If you compare using a distributed database to building sharding yourself for say your MySQL backed architecture, NoSQL will most certainly be the better choice.

I'll admit though dealing with NoSQL when you come from a SQL background isn't easy. Even finding the database that fit your needs is tough. We have blog post dedicated to this challenge: https://medium.baqend.com/nosql-databases-a-survey-and-decis...

> which has to be considered right from the start to get it right.

I totally disagree. Twitter did not consider getting scalability right from the start, nor did Amazon, nor did Uber. But when scalability of systems was key to scaling their businesses they found a way. Pre-optimization can kill companies, because running out of money kills businesses.

Security is another one where the "fix it later" mentality leaks in, with the resulting consequences!
It’s all about the acceptable trade-offs. There are certain things that I am not willing to compromise on security; there are other things where I’m not as concerned. We currently don’t use HTTPS inside our firewall; once you’ve passed our SSL termination, we don’t use SSL again until outbound requests happen that require SSL.

Should we? Well, it depends. There are things that I’m concerned about which would recommend it to us, but it’s not part of our current threat model because there are more important problems to solve (within security as well as without).

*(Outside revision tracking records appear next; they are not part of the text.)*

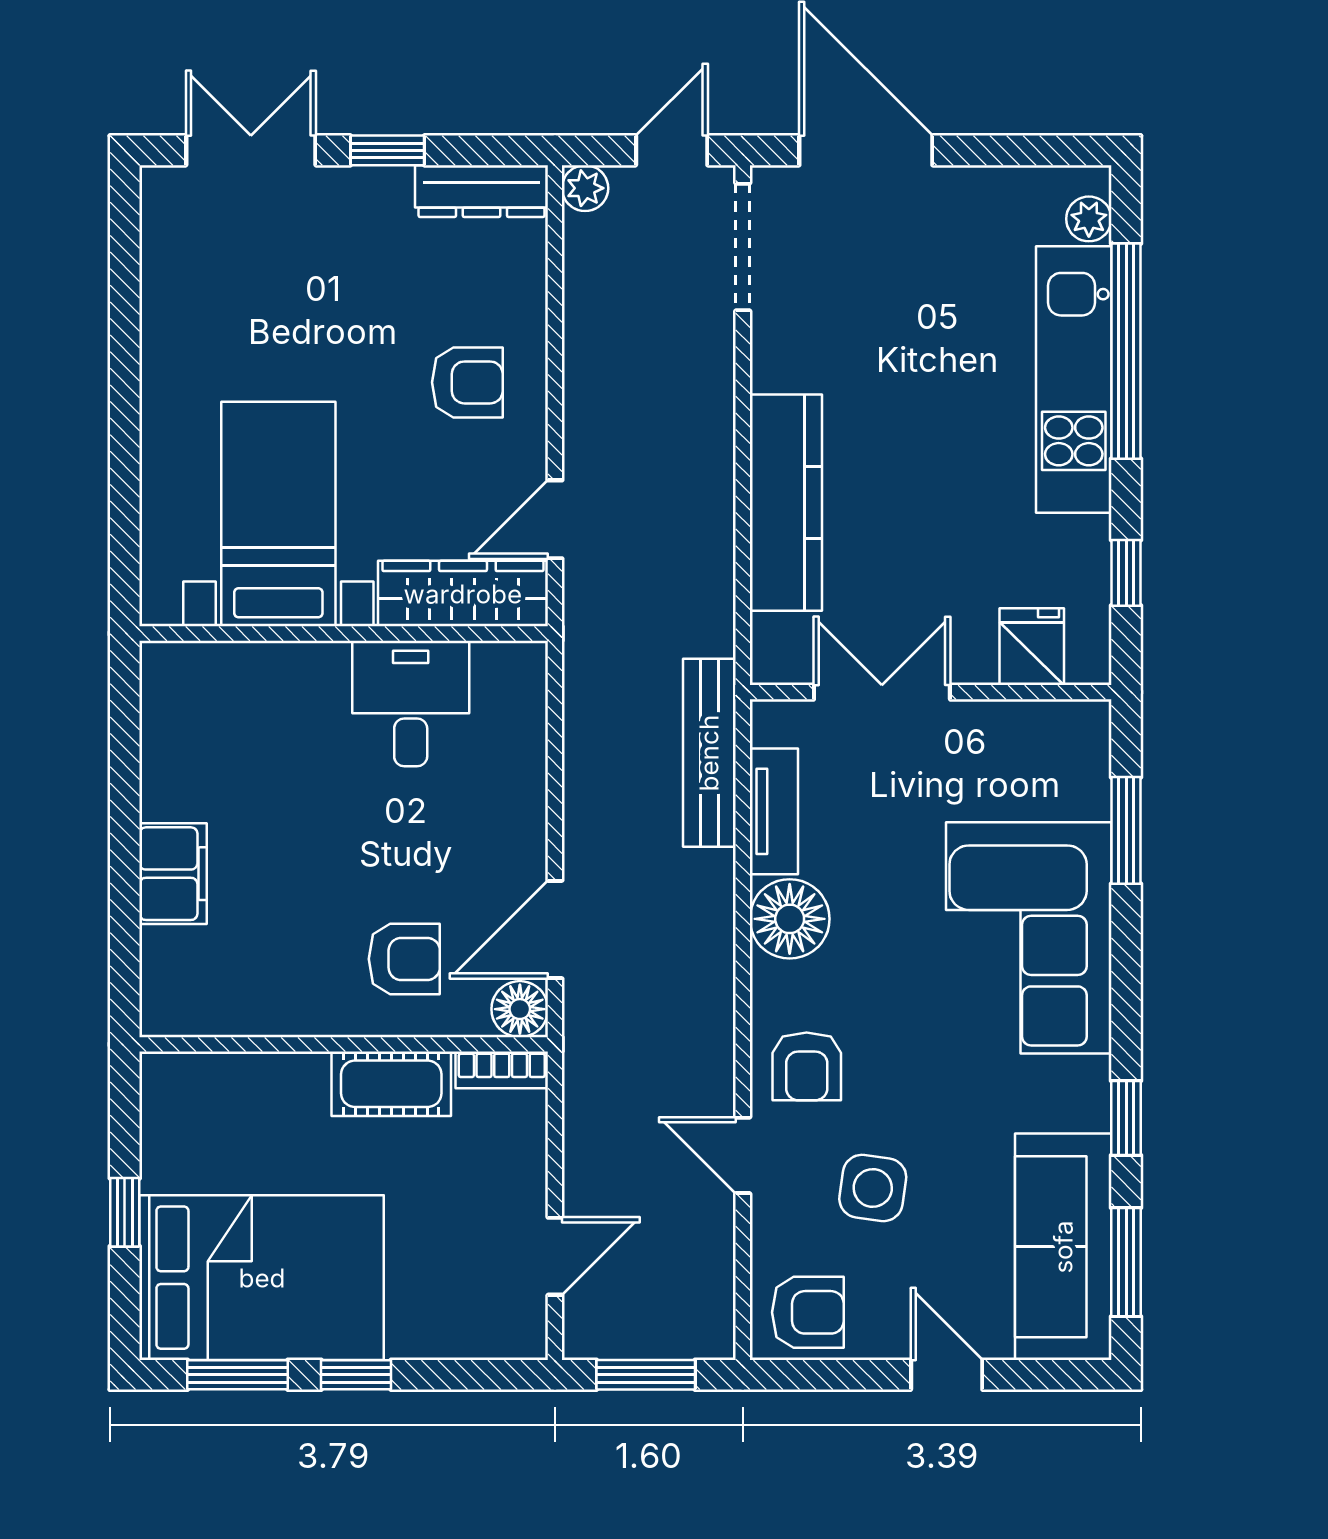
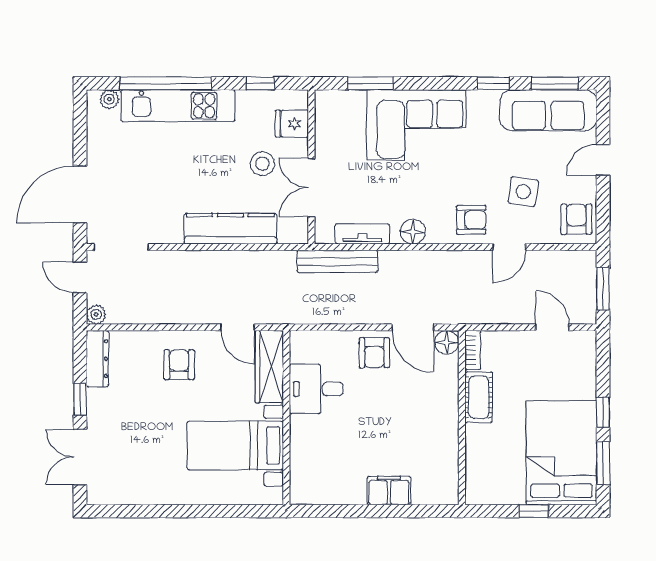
stool: (938, 577) -> (262, 164), added
floor lamp: (790, 919) -> (413, 232), width x0.73, depth x0.73
armchair: (404, 959) -> (374, 353), moved, turned 180

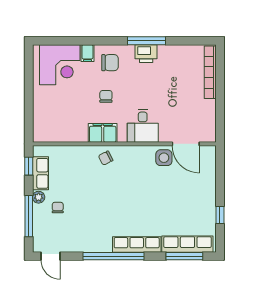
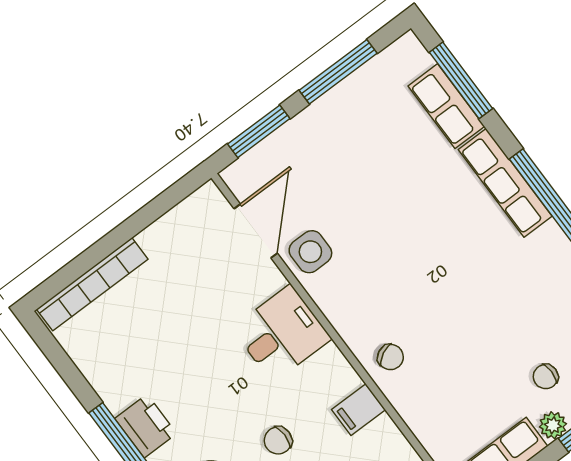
filing cabinet: (103, 133) -> (359, 410), width x0.50
window: (220, 171) -> (259, 131), added
window: (220, 215) -> (338, 72), width x2.17
row of seats: (187, 244) -> (446, 106), width x0.68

I don't disagree. There are always engineering trade-offs. What I have issue with is sites that do not bother to even think about security. They operate under the false sense of security that no one will bother them.
I'm surprised you would mention Reddit in this context. It seems to me they're one of the lightest websites out there, which is not really surprising seeing they're mostly serving text. Reddit and HN are pretty much the only two websites which are useable on my Raspberry Pi 2s.
What would you do if you were in charge of engineering at reddit?